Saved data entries
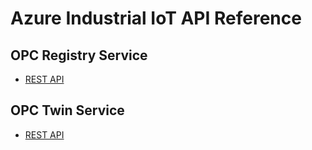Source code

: # Azure Industrial IoT API Reference

## OPC Registry Service 

- [REST API](registry/readme.md) 

## OPC Twin Service

- [REST API](twin/readme.md)

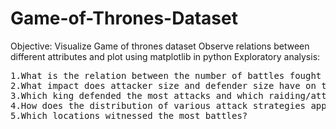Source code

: # Game-of-Thrones-Dataset
Objective:
Visualize Game of thrones dataset
Observe relations between different attributes and plot using matplotlib in python
Exploratory analysis:
<pre>1.What is the relation between the number of battles fought and years
2.What impact does attacker size and defender size have on the outcome of each war?
3.Which king defended the most attacks and which raiding/attacking king made allies with others before launching a raid?
4.How does the distribution of various attack strategies apply to each attacker?
5.Which locations witnessed the most battles?
</pre> 
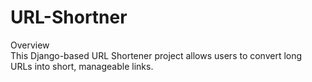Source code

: # URL-Shortner
Overview
<br>
This Django-based URL Shortener project allows users to convert long URLs into short, manageable links.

WHAT IS REQUIRED ▸
Now write out the data word for word, skipping every picture in it.

EXERCISE SOLUTION ▸
Source code

: # Azure Industrial IoT API Reference

## OPC Registry Service 

- [REST API](registry/readme.md) 

## OPC Twin Service

- [REST API](twin/readme.md)

Source code

: # Game-of-Thrones-Dataset
Objective:
Visualize Game of thrones dataset
Observe relations between different attributes and plot using matplotlib in python
Exploratory analysis:
<pre>1.What is the relation between the number of battles fought and years
2.What impact does attacker size and defender size have on the outcome of each war?
3.Which king defended the most attacks and which raiding/attacking king made allies with others before launching a raid?
4.How does the distribution of various attack strategies apply to each attacker?
5.Which locations witnessed the most battles?
</pre> 
Source code

: # URL-Shortner
Overview
<br>
This Django-based URL Shortener project allows users to convert long URLs into short, manageable links.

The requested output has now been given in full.